The unsettling news surrounding Zcash has sent shockwaves through Ethereum derivatives, with traders rapidly exiting the market and raising concerns over the stability of major altcoins. As ETH struggles to maintain a foothold above $1,600, analysts are left contemplating whether the cryptocurrency might soon dip as low as $1,400.

Cascading Liquidations Weigh on Market Confidence

Recent metrics show a stark shift in the Ether derivatives landscape, with the annualized funding rate for ETH perpetual futures turning negative. This development indicates a surge in demand for short positions, as investors flee from leveraged long positions, resulting in the liquidation of $1.28 billion in such bets over just five days. The fear among asset holders is palpable, with only 30% of ETH supply currently in profitable positions compared to the last time these assets were moved.

Zcash Vulnerability Spurs Fears of Contagion

The crux of the turmoil stems from a critical bug uncovered in Zcash, allowing for unlimited minting of ZEC in the largest zero-knowledge pool. Discovered via the Opus 4.8 AI model on May 29, the flaw has raised alarms about potential vulnerabilities in other blockchain platforms, leading to increased scrutiny and risk aversion within the cryptocurrency ecosystem.

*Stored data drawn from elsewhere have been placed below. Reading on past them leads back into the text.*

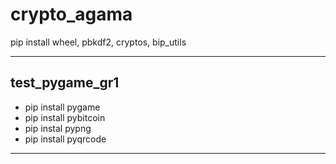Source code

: # crypto_agama

pip install wheel, pbkdf2, cryptos, bip_utils

---

## test_pygame_gr1

- pip install pygame
- pip install pybitcoin
- pip instal pypng
- pip install pyqrcode

---
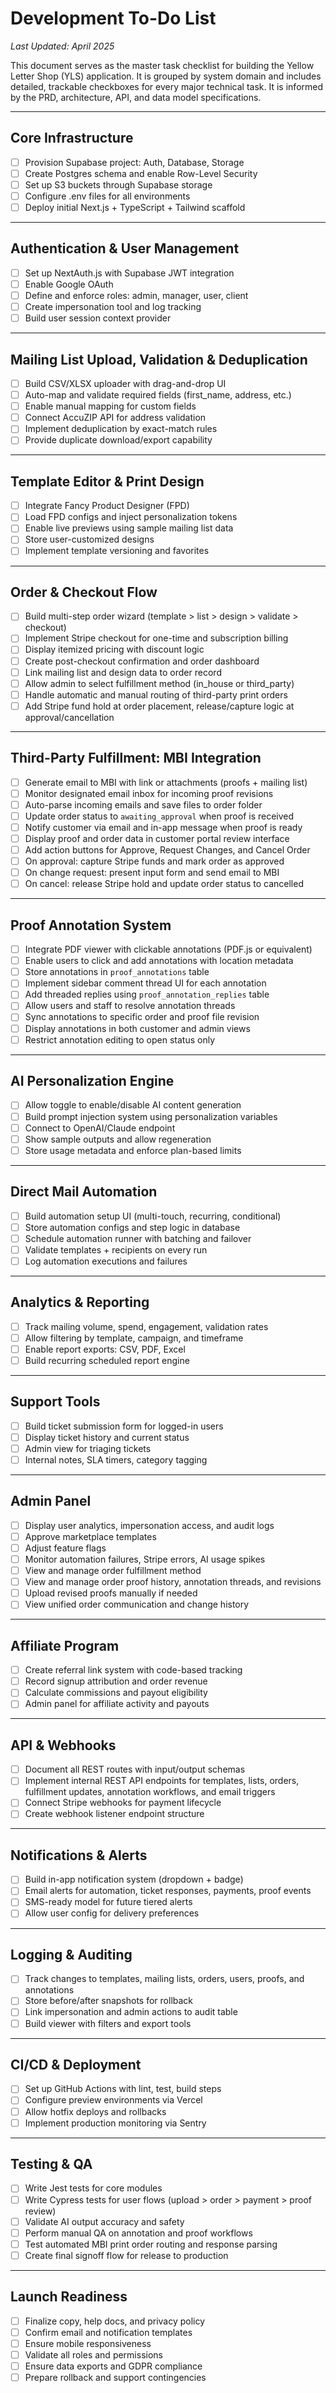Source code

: # Development To-Do List

_Last Updated: April 2025_

This document serves as the master task checklist for building the Yellow Letter Shop (YLS) application. It is grouped by system domain and includes detailed, trackable checkboxes for every major technical task. It is informed by the PRD, architecture, API, and data model specifications.

---

## Core Infrastructure

- [ ] Provision Supabase project: Auth, Database, Storage
- [ ] Create Postgres schema and enable Row-Level Security
- [ ] Set up S3 buckets through Supabase storage
- [ ] Configure .env files for all environments
- [ ] Deploy initial Next.js + TypeScript + Tailwind scaffold

---

## Authentication & User Management

- [ ] Set up NextAuth.js with Supabase JWT integration
- [ ] Enable Google OAuth
- [ ] Define and enforce roles: admin, manager, user, client
- [ ] Create impersonation tool and log tracking
- [ ] Build user session context provider

---

## Mailing List Upload, Validation & Deduplication

- [ ] Build CSV/XLSX uploader with drag-and-drop UI
- [ ] Auto-map and validate required fields (first_name, address, etc.)
- [ ] Enable manual mapping for custom fields
- [ ] Connect AccuZIP API for address validation
- [ ] Implement deduplication by exact-match rules
- [ ] Provide duplicate download/export capability

---

## Template Editor & Print Design

- [ ] Integrate Fancy Product Designer (FPD)
- [ ] Load FPD configs and inject personalization tokens
- [ ] Enable live previews using sample mailing list data
- [ ] Store user-customized designs
- [ ] Implement template versioning and favorites

---

## Order & Checkout Flow

- [ ] Build multi-step order wizard (template > list > design > validate > checkout)
- [ ] Implement Stripe checkout for one-time and subscription billing
- [ ] Display itemized pricing with discount logic
- [ ] Create post-checkout confirmation and order dashboard
- [ ] Link mailing list and design data to order record
- [ ] Allow admin to select fulfillment method (in_house or third_party)
- [ ] Handle automatic and manual routing of third-party print orders
- [ ] Add Stripe fund hold at order placement, release/capture logic at approval/cancellation

---

## Third-Party Fulfillment: MBI Integration

- [ ] Generate email to MBI with link or attachments (proofs + mailing list)
- [ ] Monitor designated email inbox for incoming proof revisions
- [ ] Auto-parse incoming emails and save files to order folder
- [ ] Update order status to `awaiting_approval` when proof is received
- [ ] Notify customer via email and in-app message when proof is ready
- [ ] Display proof and order data in customer portal review interface
- [ ] Add action buttons for Approve, Request Changes, and Cancel Order
- [ ] On approval: capture Stripe funds and mark order as approved
- [ ] On change request: present input form and send email to MBI
- [ ] On cancel: release Stripe hold and update order status to cancelled

---

## Proof Annotation System

- [ ] Integrate PDF viewer with clickable annotations (PDF.js or equivalent)
- [ ] Enable users to click and add annotations with location metadata
- [ ] Store annotations in `proof_annotations` table
- [ ] Implement sidebar comment thread UI for each annotation
- [ ] Add threaded replies using `proof_annotation_replies` table
- [ ] Allow users and staff to resolve annotation threads
- [ ] Sync annotations to specific order and proof file revision
- [ ] Display annotations in both customer and admin views
- [ ] Restrict annotation editing to open status only

---

## AI Personalization Engine

- [ ] Allow toggle to enable/disable AI content generation
- [ ] Build prompt injection system using personalization variables
- [ ] Connect to OpenAI/Claude endpoint
- [ ] Show sample outputs and allow regeneration
- [ ] Store usage metadata and enforce plan-based limits

---

## Direct Mail Automation

- [ ] Build automation setup UI (multi-touch, recurring, conditional)
- [ ] Store automation configs and step logic in database
- [ ] Schedule automation runner with batching and failover
- [ ] Validate templates + recipients on every run
- [ ] Log automation executions and failures

---

## Analytics & Reporting

- [ ] Track mailing volume, spend, engagement, validation rates
- [ ] Allow filtering by template, campaign, and timeframe
- [ ] Enable report exports: CSV, PDF, Excel
- [ ] Build recurring scheduled report engine

---

## Support Tools

- [ ] Build ticket submission form for logged-in users
- [ ] Display ticket history and current status
- [ ] Admin view for triaging tickets
- [ ] Internal notes, SLA timers, category tagging

---

## Admin Panel

- [ ] Display user analytics, impersonation access, and audit logs
- [ ] Approve marketplace templates
- [ ] Adjust feature flags
- [ ] Monitor automation failures, Stripe errors, AI usage spikes
- [ ] View and manage order fulfillment method
- [ ] View and manage order proof history, annotation threads, and revisions
- [ ] Upload revised proofs manually if needed
- [ ] View unified order communication and change history

---

## Affiliate Program

- [ ] Create referral link system with code-based tracking
- [ ] Record signup attribution and order revenue
- [ ] Calculate commissions and payout eligibility
- [ ] Admin panel for affiliate activity and payouts

---

## API & Webhooks

- [ ] Document all REST routes with input/output schemas
- [ ] Implement internal REST API endpoints for templates, lists, orders, fulfillment updates, annotation workflows, and email triggers
- [ ] Connect Stripe webhooks for payment lifecycle
- [ ] Create webhook listener endpoint structure

---

## Notifications & Alerts

- [ ] Build in-app notification system (dropdown + badge)
- [ ] Email alerts for automation, ticket responses, payments, proof events
- [ ] SMS-ready model for future tiered alerts
- [ ] Allow user config for delivery preferences

---

## Logging & Auditing

- [ ] Track changes to templates, mailing lists, orders, users, proofs, and annotations
- [ ] Store before/after snapshots for rollback
- [ ] Link impersonation and admin actions to audit table
- [ ] Build viewer with filters and export tools

---

## CI/CD & Deployment

- [ ] Set up GitHub Actions with lint, test, build steps
- [ ] Configure preview environments via Vercel
- [ ] Allow hotfix deploys and rollbacks
- [ ] Implement production monitoring via Sentry

---

## Testing & QA

- [ ] Write Jest tests for core modules
- [ ] Write Cypress tests for user flows (upload > order > payment > proof review)
- [ ] Validate AI output accuracy and safety
- [ ] Perform manual QA on annotation and proof workflows
- [ ] Test automated MBI print order routing and response parsing
- [ ] Create final signoff flow for release to production

---

## Launch Readiness

- [ ] Finalize copy, help docs, and privacy policy
- [ ] Confirm email and notification templates
- [ ] Ensure mobile responsiveness
- [ ] Validate all roles and permissions
- [ ] Ensure data exports and GDPR compliance
- [ ] Prepare rollback and support contingencies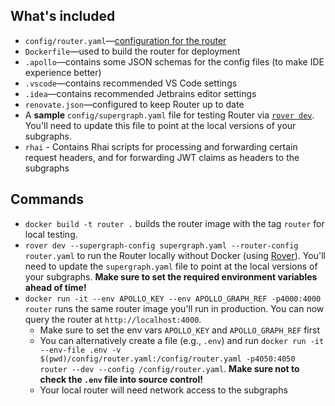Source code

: ## What's included

- `config/router.yaml`—[configuration for the router](https://www.apollographql.com/docs/router/configuration/overview)
- `Dockerfile`—used to build the router for deployment
- `.apollo`—contains some JSON schemas for the config files (to make IDE experience better)
- `.vscode`—contains recommended VS Code settings
- `.idea`—contains recommended Jetbrains editor settings
- `renovate.json`—configured to keep Router up to date
- A **sample** `config/supergraph.yaml` file for testing Router via [`rover dev`][Rover]. You'll need to update this file to point at the local versions of your subgraphs.
- `rhai` - Contains Rhai scripts for processing and forwarding certain request headers, and for forwarding JWT claims as headers to the subgraphs

## Commands

- `docker build -t router .` builds the router image with the tag `router` for local testing.
- `rover dev --supergraph-config supergraph.yaml --router-config router.yaml` to run the Router locally without Docker (using [Rover]). You'll need to update the `supergraph.yaml` file to point at the local versions of your subgraphs. **Make sure to set the required environment variables ahead of time!**
- `docker run -it --env APOLLO_KEY --env APOLLO_GRAPH_REF -p4000:4000 router` runs the same router image you'll run in production. You can now query the router at `http://localhost:4000`.
  - Make sure to set the env vars `APOLLO_KEY` and `APOLLO_GRAPH_REF` first
  - You can alternatively create a file (e.g., `.env`) and run `docker run -it --env-file .env -v $(pwd)/config/router.yaml:/config/router.yaml -p4050:4050 router --dev --config /config/router.yaml`. **Make sure not to check the `.env` file into source control!**
  - Your local router will need network access to the subgraphs

[Rover]: https://www.apollographql.com/docs/rover/commands/dev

Ethereum’s Total Value Locked (TVL) has also taken a beating, plunging to its lowest levels since February 2024. High-profile decentralized applications, including Spark and Ether.fi, have suffered significant TVL contractions, indicating a troubling trend that diminishes use-case demand for ETH in smart contracts.

As liquidity dries up, traders are seeking downside protection through ETH options, which have seen the put-to-call ratio soar to 3.7 times on Friday, signaling heightened demand for sell-side exposure. With liquidations continuing unabated and sentiment sinking, the prospect of a recovery appears increasingly remote.

Market Reactions to DeFi Hacks

April’s staggering $630 million in cryptocurrency hacks, most notably the $293 million breach of KelpDAO and a $280 million exploit of Drift Protocol, has placed additional stress on an already beleaguered market. As investor confidence wanes, fears of further hacking incidents loom large, contributing to the risk-off sentiment permeating the cryptocurrency space.

Authorities within the industry are now scrutinizing security measures across the board, with AI-driven detection giving rise to heightened awareness of potential systemic risks. The implications for Ethereum and other major players could be profound if vulnerabilities persist without adequate response.

As the cryptocurrency market grapples with these evolving challenges, traders brace for volatility, with many now speculating on whether the once-stable Ethereum could fall below the critical threshold of $1,550.